PROVIDED MATERIAL =
=== Begin Enclosure ===
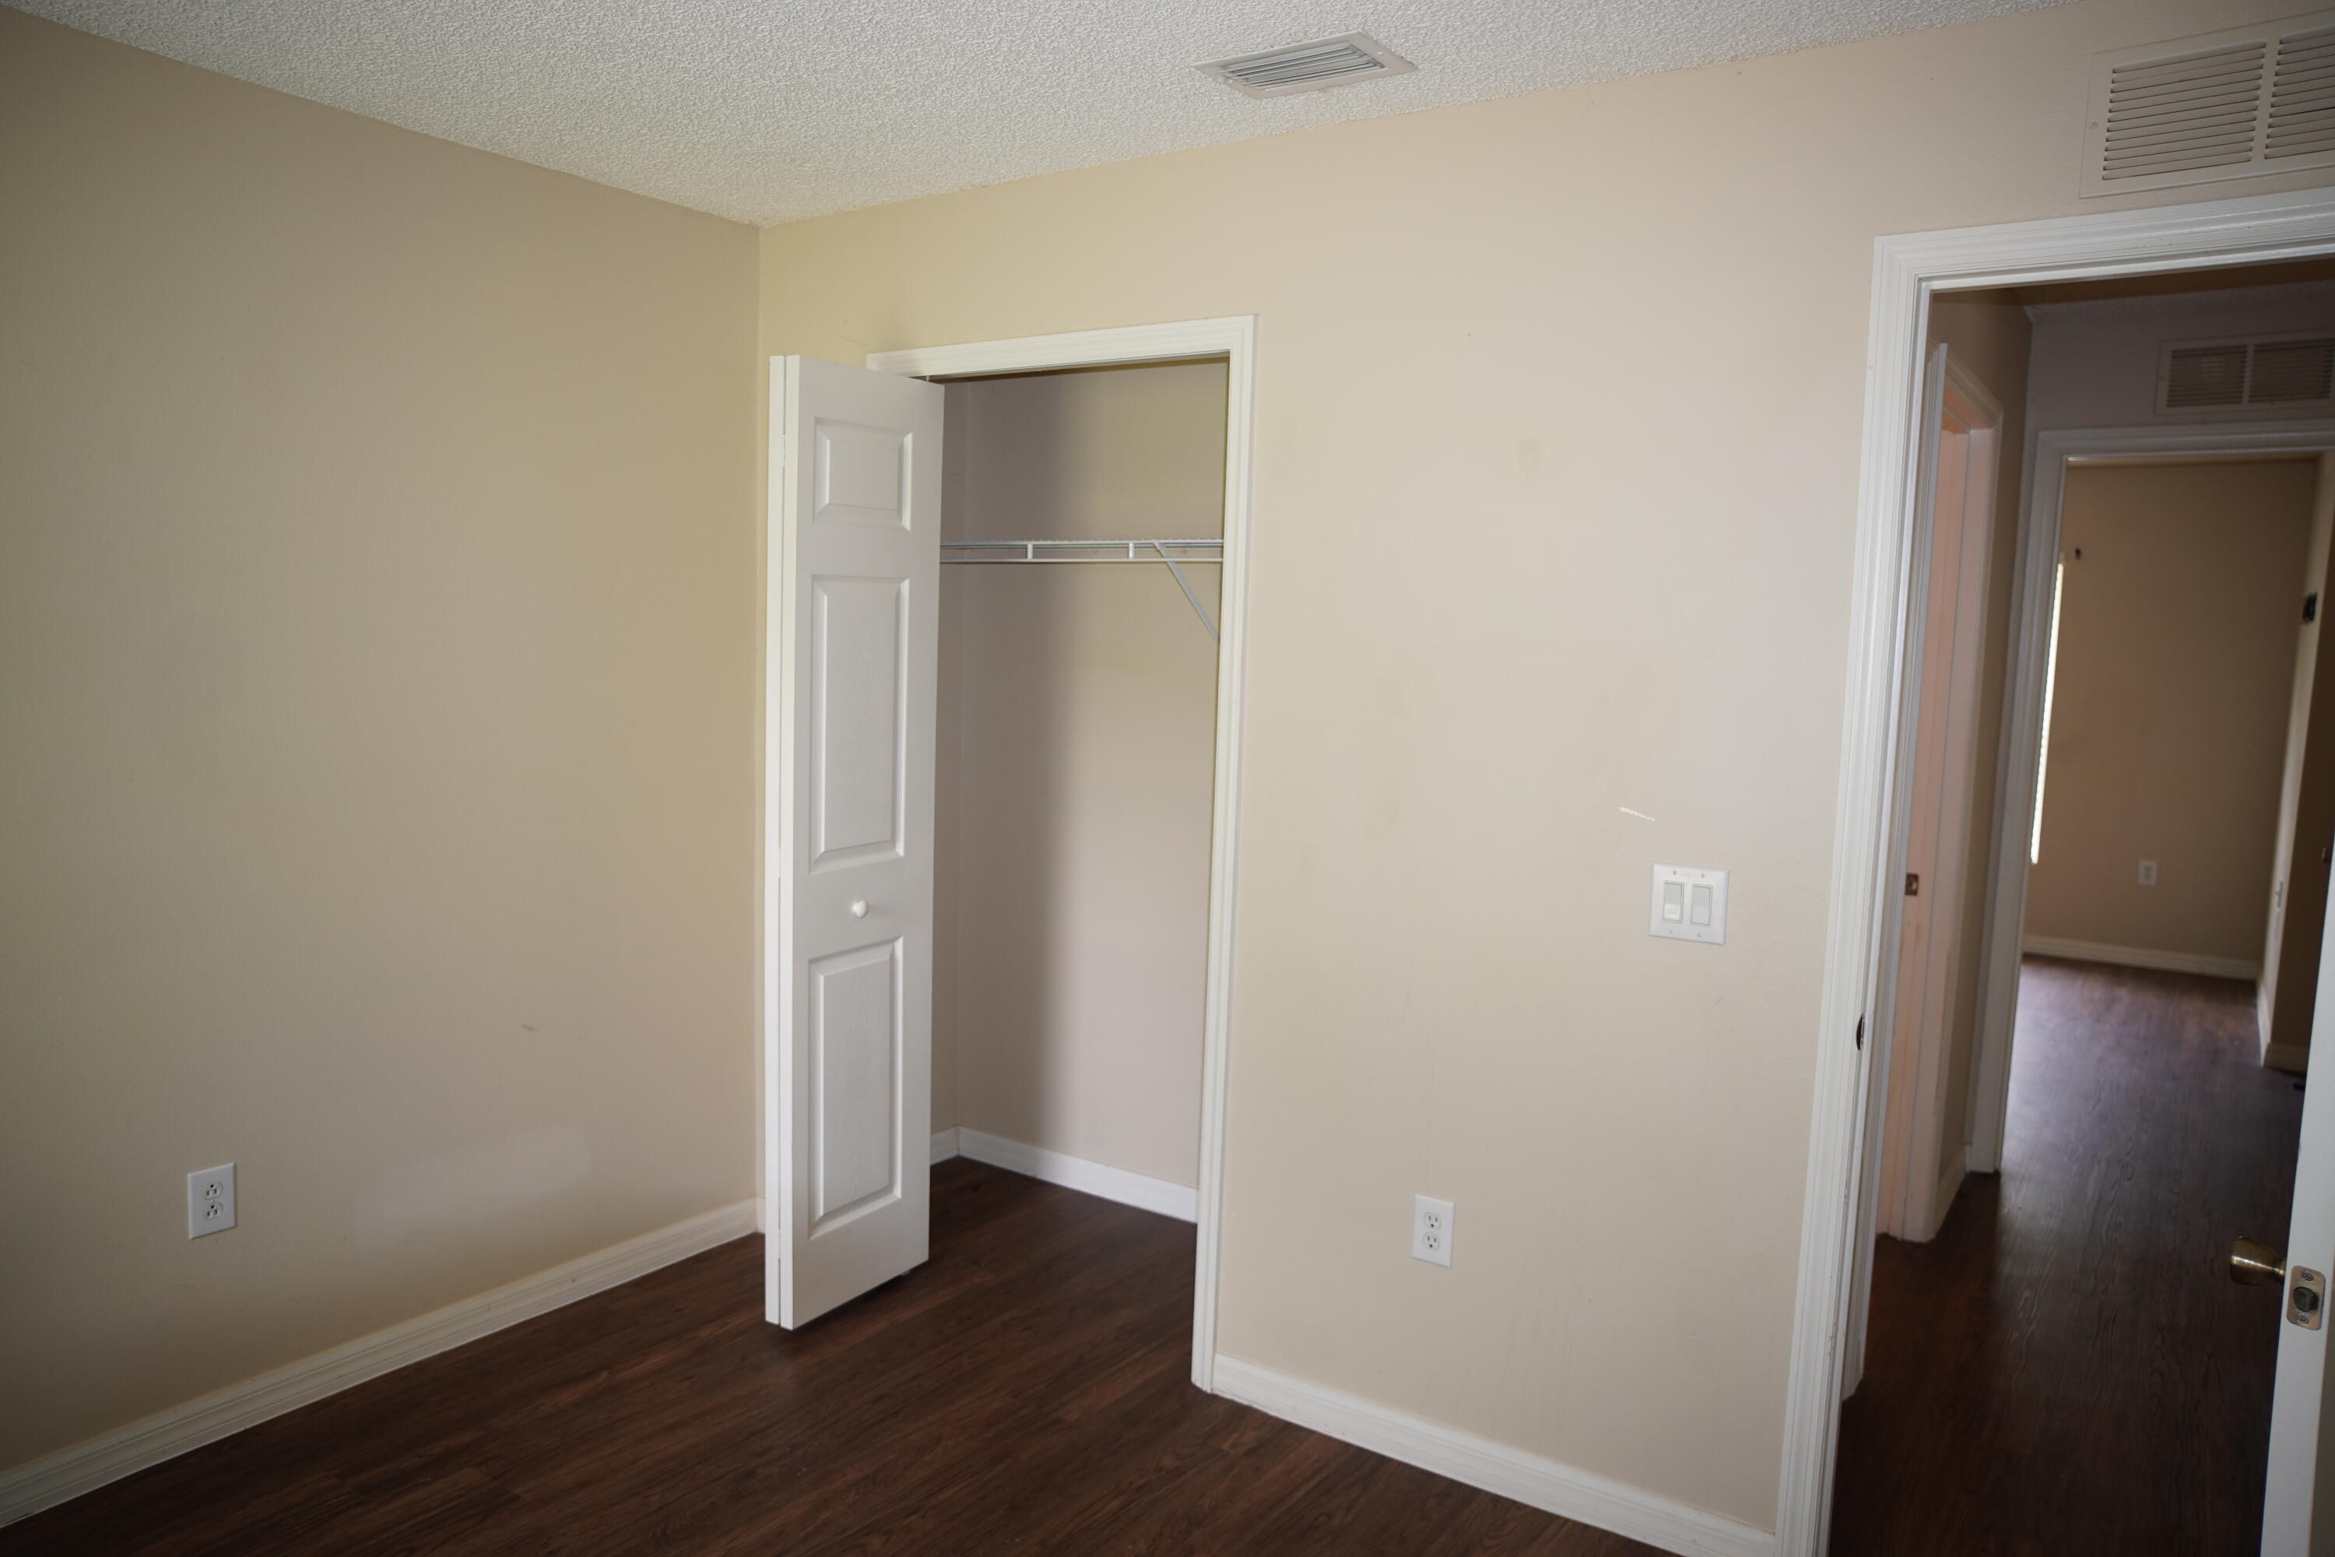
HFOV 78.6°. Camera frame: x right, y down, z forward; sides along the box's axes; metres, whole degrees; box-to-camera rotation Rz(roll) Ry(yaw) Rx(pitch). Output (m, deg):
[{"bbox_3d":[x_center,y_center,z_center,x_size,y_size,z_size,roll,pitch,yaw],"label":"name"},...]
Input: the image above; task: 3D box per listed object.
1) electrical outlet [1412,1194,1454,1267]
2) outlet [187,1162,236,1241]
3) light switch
[{"bbox_3d":[0.478,0.818,2.569,0.074,0.120,0.010,5,7,31],"label":"electrical outlet"},{"bbox_3d":[-1.684,0.748,2.501,0.010,0.119,0.074,6,7,35],"label":"outlet"},{"bbox_3d":[0.839,0.203,2.294,0.119,0.120,0.012,5,7,31],"label":"light switch"}]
=== End Enclosure ===
DESCRIPTION OF THE TASK = Starting at the beginning of the material and ending at the line that contains "3) light switch", rewrite those lines as a Markdown table with the columns No. and Text, one numbered row per line. Skip blank lines and leave the picture out.

TASK OUTPUT =
| No. | Text |
|---|---|
| 1 | HFOV 78.6°. Camera frame: x right, y down, z forward; sides along the box's axes; metres, whole degrees; box-to-camera rotation Rz(roll) Ry(yaw) Rx(pitch). Output (m, deg): |
| 2 | [{"bbox_3d":[x_center,y_center,z_center,x_size,y_size,z_size,roll,pitch,yaw],"label":"name"},...] |
| 3 | Input: the image above; task: 3D box per listed object. |
| 4 | 1) electrical outlet [1412,1194,1454,1267] |
| 5 | 2) outlet [187,1162,236,1241] |
| 6 | 3) light switch |